The hermitian generators $$ T^1 = \frac{1}{\sqrt{2}} \left(\begin{matrix} 0 & 1 & 0 \\ 1 & 0 & 1 \\ 0 & 1 & 0\end{matrix}\right) \quad T^2 = \frac{1}{\sqrt{2}} \left(\begin{matrix} 0 & -i & 0 \\ i & 0 & -i \\ 0 & i & 0\end{matrix}\right) \quad T^3= \left(\begin{matrix} 1 & 0 & 0 \\ 0 & 0 & 0 \\ 0 & 0 & -1\end{matrix}\right)$$ may be unitarily transformed to the hermitian generators $UT^jU^\dagger=L^{~j}$, satisfying the very same Lie algebra, by the equivalence transformation $$ U= \frac{1}{\sqrt{2}} \left(\begin{matrix} -1 & 0 & 1 \\ -i & 0 & -i \\ 0 & \sqrt{2} & 0\end{matrix}\right) ~, $$ so that $$ L_{1} = i\left(\begin{matrix}0&0&0\\0&0&-1\\0&1&0\end{matrix}\right) , \quad L_{2} = i\left(\begin{matrix}0&0&1\\0&0&0\\-1&0&0\end{matrix}\right) , \quad L_{3} = i\left(\begin{matrix}0&-1&0\\1&0&0\\0&0&0\end{matrix}\right), $$ that is, i times the real antisymmetric basis of classical angular momentum.

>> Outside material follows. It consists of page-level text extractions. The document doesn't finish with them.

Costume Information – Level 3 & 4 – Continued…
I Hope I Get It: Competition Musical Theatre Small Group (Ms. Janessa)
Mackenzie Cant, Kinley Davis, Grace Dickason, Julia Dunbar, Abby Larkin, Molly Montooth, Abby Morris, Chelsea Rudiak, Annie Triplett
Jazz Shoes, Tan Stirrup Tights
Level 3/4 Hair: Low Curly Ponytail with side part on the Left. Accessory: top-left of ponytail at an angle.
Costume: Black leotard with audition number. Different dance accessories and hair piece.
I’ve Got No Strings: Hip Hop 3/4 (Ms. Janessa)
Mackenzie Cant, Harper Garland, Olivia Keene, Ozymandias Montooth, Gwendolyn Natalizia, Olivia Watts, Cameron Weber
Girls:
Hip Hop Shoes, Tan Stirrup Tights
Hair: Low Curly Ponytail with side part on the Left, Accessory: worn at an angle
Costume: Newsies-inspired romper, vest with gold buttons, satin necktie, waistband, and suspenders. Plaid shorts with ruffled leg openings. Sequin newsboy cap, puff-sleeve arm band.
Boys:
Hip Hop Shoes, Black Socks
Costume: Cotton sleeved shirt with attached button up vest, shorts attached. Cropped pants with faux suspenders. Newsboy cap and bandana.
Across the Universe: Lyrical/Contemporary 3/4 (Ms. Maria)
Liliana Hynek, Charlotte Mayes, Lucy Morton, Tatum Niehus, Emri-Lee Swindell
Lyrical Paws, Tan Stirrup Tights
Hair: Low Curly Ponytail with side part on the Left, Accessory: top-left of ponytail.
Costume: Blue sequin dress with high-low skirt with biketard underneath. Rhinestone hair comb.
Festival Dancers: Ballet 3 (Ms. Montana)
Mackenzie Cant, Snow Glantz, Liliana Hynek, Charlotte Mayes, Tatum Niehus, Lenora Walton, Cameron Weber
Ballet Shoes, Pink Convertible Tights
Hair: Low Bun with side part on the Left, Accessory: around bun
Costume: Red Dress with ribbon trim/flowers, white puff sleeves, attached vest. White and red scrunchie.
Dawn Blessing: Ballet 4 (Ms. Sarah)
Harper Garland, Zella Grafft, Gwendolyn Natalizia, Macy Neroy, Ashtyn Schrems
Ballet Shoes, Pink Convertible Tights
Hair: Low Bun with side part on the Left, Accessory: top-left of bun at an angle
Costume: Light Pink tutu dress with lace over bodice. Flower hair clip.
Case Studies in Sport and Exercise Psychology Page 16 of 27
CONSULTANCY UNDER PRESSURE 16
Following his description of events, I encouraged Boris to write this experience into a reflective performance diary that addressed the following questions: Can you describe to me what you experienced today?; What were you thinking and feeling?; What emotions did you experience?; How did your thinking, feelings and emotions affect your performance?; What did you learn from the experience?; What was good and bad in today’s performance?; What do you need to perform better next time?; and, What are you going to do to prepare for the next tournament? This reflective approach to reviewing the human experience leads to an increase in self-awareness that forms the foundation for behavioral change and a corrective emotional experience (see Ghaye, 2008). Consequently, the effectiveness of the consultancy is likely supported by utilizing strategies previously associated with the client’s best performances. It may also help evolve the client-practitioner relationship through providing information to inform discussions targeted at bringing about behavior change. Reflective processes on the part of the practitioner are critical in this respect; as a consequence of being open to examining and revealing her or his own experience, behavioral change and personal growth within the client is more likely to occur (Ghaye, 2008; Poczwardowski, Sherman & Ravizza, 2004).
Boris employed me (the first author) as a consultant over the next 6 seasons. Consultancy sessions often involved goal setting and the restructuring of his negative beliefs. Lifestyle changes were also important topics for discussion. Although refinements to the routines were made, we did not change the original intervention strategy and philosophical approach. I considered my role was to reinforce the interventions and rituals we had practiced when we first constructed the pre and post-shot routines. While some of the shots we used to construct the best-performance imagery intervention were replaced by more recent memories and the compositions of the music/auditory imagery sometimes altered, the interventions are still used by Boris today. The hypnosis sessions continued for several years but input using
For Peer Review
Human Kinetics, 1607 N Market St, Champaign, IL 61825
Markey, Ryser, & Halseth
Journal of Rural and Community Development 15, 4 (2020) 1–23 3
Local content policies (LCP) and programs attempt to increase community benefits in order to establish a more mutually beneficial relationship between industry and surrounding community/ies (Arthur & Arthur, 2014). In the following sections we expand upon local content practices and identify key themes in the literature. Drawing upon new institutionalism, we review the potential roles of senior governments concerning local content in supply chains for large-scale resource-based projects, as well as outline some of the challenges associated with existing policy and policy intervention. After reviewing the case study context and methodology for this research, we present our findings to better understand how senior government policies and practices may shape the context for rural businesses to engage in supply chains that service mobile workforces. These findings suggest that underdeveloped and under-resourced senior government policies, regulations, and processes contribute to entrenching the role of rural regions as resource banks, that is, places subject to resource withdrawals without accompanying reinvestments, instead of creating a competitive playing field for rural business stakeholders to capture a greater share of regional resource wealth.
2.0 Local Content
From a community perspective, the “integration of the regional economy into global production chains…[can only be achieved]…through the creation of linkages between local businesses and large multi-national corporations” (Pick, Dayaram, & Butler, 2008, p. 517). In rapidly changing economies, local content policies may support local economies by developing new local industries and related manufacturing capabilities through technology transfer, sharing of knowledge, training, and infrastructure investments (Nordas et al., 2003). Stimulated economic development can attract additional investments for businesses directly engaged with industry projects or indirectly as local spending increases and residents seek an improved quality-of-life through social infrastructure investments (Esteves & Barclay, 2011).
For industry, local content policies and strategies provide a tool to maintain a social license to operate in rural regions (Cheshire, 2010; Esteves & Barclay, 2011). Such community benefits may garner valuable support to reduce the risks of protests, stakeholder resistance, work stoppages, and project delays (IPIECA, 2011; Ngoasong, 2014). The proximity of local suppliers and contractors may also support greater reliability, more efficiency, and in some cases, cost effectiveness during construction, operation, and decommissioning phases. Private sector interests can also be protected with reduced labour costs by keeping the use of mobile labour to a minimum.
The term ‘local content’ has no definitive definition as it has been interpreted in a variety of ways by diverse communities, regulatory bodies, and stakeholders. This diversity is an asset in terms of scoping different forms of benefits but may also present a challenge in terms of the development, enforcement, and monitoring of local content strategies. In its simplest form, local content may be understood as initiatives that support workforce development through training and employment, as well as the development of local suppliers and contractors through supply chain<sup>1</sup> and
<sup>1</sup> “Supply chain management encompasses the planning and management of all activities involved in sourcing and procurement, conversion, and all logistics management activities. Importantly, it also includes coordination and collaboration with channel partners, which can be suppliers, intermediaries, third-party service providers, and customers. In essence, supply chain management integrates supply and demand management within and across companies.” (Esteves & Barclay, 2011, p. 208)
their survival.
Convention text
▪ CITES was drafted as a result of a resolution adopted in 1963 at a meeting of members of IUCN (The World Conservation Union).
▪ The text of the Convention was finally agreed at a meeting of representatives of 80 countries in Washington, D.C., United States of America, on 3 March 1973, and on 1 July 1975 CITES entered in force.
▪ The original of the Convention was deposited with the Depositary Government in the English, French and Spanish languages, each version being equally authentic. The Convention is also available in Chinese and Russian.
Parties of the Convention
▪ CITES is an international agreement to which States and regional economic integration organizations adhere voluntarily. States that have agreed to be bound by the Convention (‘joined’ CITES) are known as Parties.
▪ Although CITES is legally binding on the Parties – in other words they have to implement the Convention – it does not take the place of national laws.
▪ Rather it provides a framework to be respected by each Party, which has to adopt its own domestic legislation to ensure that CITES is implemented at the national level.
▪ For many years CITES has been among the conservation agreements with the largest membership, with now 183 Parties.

Observe how U sends the evident eigenvectors of $T_3$ to the eigenvectors of $L_3$; this is, in fact, how it was constructed. The simple diagonal form of $T_3$ is a defining feature of this spherical basis.

Answer 2

It is just matter of a missed factor $i\sqrt{2} $ due to different conventions. The antiHermitian matrices $i\sqrt{2} T^k $ can be transformed into the real antisymmetric matrices $L_k $ (which therefore are also complex antiHermitian) by means of a suitable unitary matrix $U$, $$L_k = U i\sqrt{2}\:T^kU^\dagger\quad k=1,2,3\:.$$ This is because both triples of matrices are irreducible representations of the Lie algebra of $SU (2) $ with the same value of the Casimir operator $\sum_k (\sqrt{2} T^k)^2 = -\sum_k (L_k)^2 =2I$ (so that $2= j(j+1)$ with $j=1$ which is the spin of the representation). As is known, up to unitary equivalences there is only one unitary irreducible representation of $SU (2) $ for every value of the spin, essentially due to Peter-Weyl theorem.

Answer 3

Let $V=\mathbb{C}^2$. Then the irreps are given by the symmetric powers $V_k:={\rm Sym}^k(V)$ with $k=0,1,\ldots$. The irrep $V_k$ has dimension $k+1$. I suppose triplet means of dimension three. So it is $V_2$ which lives inside $V\otimes V$ in the same way the adjoint rep lives inside $V\otimes V^{\ast}$ (2 by 2 matrices) where $V^{\ast}$ denotes the dual. Now a very special fact about $SU(2)$ is that $V$ and $V^{\ast}$, as representations, are the same. That's why adjoint and triplet are the same.